Cinco siglos en estas tierras cuentan una historia de invasión. Como toda invasión, es una historia sencilla: alguien tiene una tierra, otro la quiere. Entra en su territorio y se la quita con violencia.
A veces la invasión es repentina y la tierra se pierde de golpe. Otras, la mayoría, es una usurpación paulatina. Cien años de tratados mendaces hicieron falta para que Estados Unidos redujera a los indígenas a las reservaciones mínimas que hoy habitan.
No nos engañemos: dudo que en esto haya buenos y malos. La invasión es tan humana como prender fuego, crear civilizaciones y hacer el amor. El que hoy es víctima ayer fue victimario al quitarle a otro, ahora olvidado, lo que poseía. Pero seguramente en esto de la ocupación los europeos y sus descendientes sentaron cátedra inicua. El área expropiada, los pueblos reducidos y la persistencia de la intrusión son incomparables. Hazte a un lado, Gengis.

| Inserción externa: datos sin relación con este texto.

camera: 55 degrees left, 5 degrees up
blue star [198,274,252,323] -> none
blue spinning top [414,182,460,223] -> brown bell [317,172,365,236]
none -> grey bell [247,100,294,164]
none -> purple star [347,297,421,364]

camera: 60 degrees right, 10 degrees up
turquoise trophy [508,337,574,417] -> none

La reacción de la víctima también suele ser siempre la misma: atrincherarse. Por las buenas o por las malas se acostumbra a un nuevo territorio, más pequeño, repara el perímetro e insiste en que se respete. Hasta que el invasor quiera más tierra. Es una estrategia perdedora para quien no desea vivir en un búnker.

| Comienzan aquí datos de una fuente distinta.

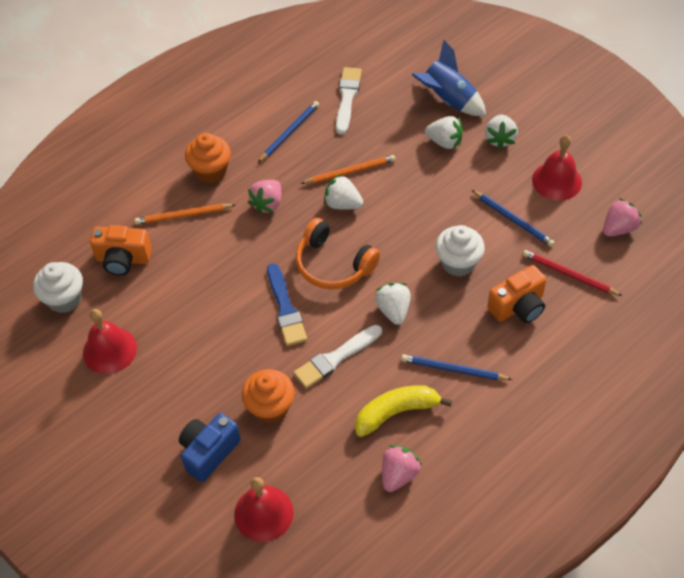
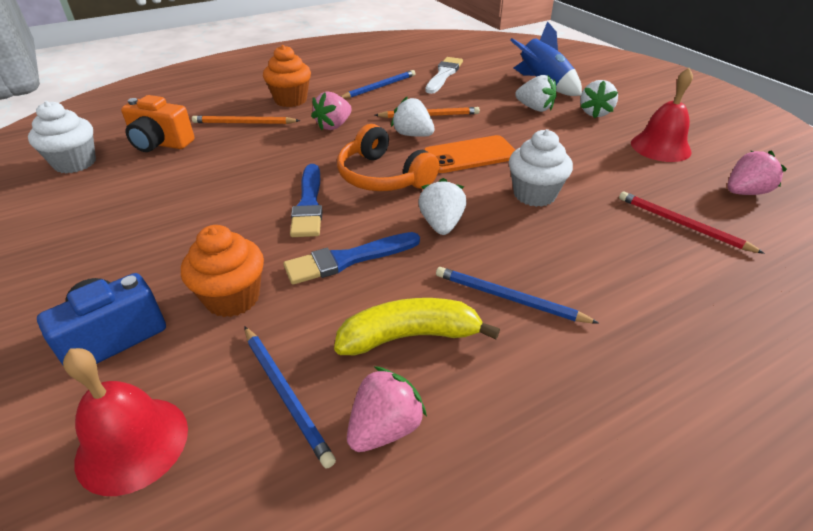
camera: 10 degrees right, 15 degrees down
red bell [83,309,137,374] -> none
white brush [294,325,382,389] -> blue brush [283,232,420,285]
blue pencil [472,190,555,247] -> blue pencil moved to [244,326,336,468]
orange camera [487,265,546,323] -> none
none -> orange phone [424,135,515,173]

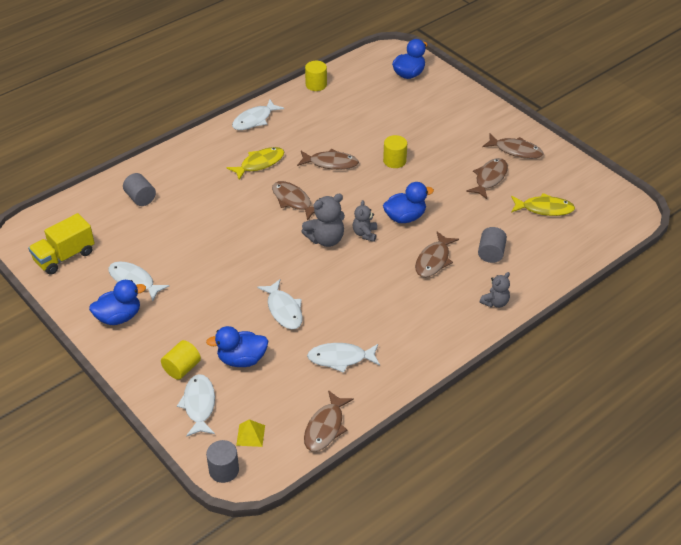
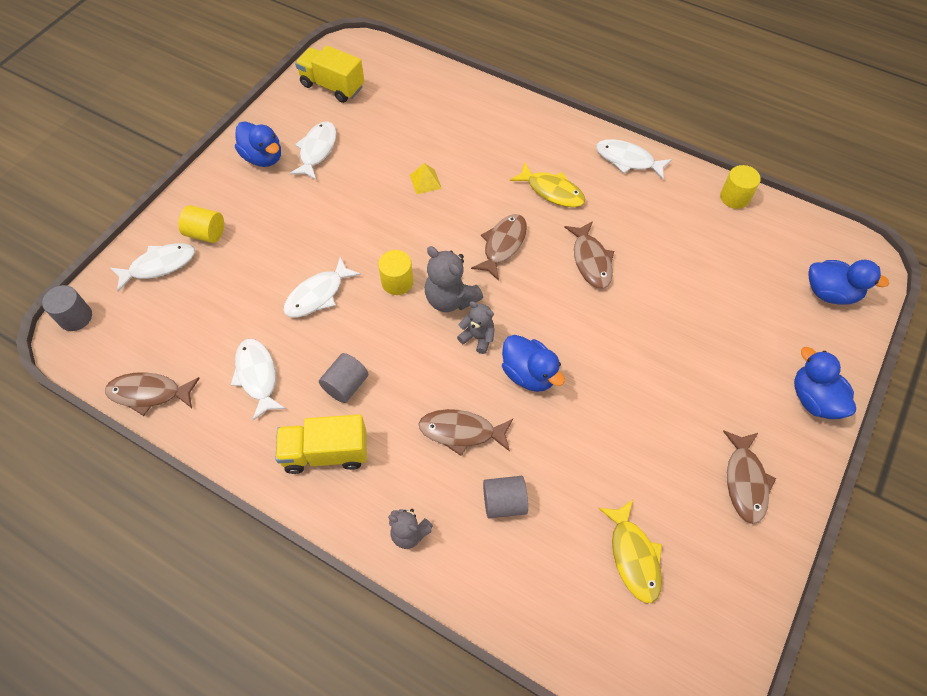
camera: 70 degrees right, 15 degrees up
grey cylinder [123,173,156,206] -> grey cylinder moved to [319,353,368,403]
blue duck [206,326,268,367] -> blue duck moved to [794,347,856,419]
yellow pyramid [236,419,265,447] -> yellow pyramid moved to [410,163,442,195]
grey teddy bear [353,200,377,242] -> grey teddy bear turned 45 degrees clockwise [457,301,495,354]
yellow cylinder [383,135,407,168] -> yellow cylinder moved to [378,250,413,295]
brown fish [466,158,508,199] -> none
none -> yellow truck [275,414,367,474]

¿Cómo escapar del dilema de aceptar un espacio ínfimo ante el dominio ajeno con tal de que sea un espacio propio? Gandhi y Rosa Parks lo entendieron, como también Ho Chi Minh en lo suyo: toca salir de los límites que el invasor ha impuesto, jugar con otras reglas. Para Gandhi, abogado, fue una cuestión fiscal: atreverse a hacer sal. Para Parks, romper las reglas de la segregación. Para Ho fue literal: invadir lo que los franceses habían arrebatado.
Hoy, en Guatemala, el drama perenne se manifiesta otra vez en las márgenes entre lo indígena y lo mestizo. El invasor quiere las minas y el agua y para eso necesita la tierra del otro. Los pueblos reparan la cerca, montan la barricada y defienden la tierra, cada vez más dañada, más pobre, más pequeña. Sospecho que, sola, esa lucha sobre el terreno tiene un final avisado, un mal término.
Afortunadamente vislumbramos también un cambio de estrategia: la víctima se ha hartado de las reglas del poder. Un grupo de mujeres (siempre mujeres) demanda a una minera abusiva en Canadá. Se ha saltado la barricada para llevar la lucha al territorio del victimario.
Más cerca de casa, esta historia me sugiere que la causa indígena tendrá también que venir a la ciudad. La capital por antonomasia y otras por extensión. Cuando veo el mapa de las dos Guatemalas, siempre dos en todo, veo el mapa de una invasión. Ya no por las armas afortunadamente, pero sí violenta. Hoy pasar la frontera, entrar a la ciudad y hacerse ciudadano de fusiles, sables y 15 de septiembre impone al indígena romper nexos con tierra y familia, despojarse de su identidad e idioma. Son las reglas del dominador para asegurar que en ciudad, poder y gobierno haya solamente mestizos. De hecho o aparentes da igual.
Pero es en la ciudad donde están el comercio y el dinero, las comunicaciones, las leyes y los juzgados, todos los factores necesarios para ganar las decisiones sobre los territorios. O para perderlas en su ausencia. ¿Cómo superar el dilema: defender la tierra sin poder o conseguir el poder para afianzar la tierra?
La causa indígena y sus líderes tendrán que venir a la ciudad. Lo suyo no tiene por qué ser eternamente un campesinado pobre. No basta la presencia momentánea de 10 000 gentes afirmando su nexo con la tierra, caminando por la sexta avenida u ocupando una plaza solo para terminar agolpados ante la Casa Presidencial pidiendo audiencia siempre afuera. Hará falta su presencia, persistente y organizada, buscando gobernar, asegurando educación para sus hijas, esas que hace años, sin presente ni futuro, limpian casas para la clase media. Hará falta su presencia, persistente y organizada, como movimiento que lleva su causa al corazón del sistema político: no para hacer tratos faustianos entre caciques locales y diputados racistas, sino para expresar sus propios anhelos, convocar sus propias bases y promover sus propios intereses desde las leyes y las instituciones.
¿Podrán civilizar esta Guatemala incivilizada y marginadora? No lo sé. ¿Podrán evitar la violencia de un simple ajuste de cuentas? Espero que sí. Pero una cosa es obvia: no lo harán peor que nosotros, mestizos, que con nuestros potentados criollos en dos siglos no hemos podido dar justicia ni paz a estas tierras.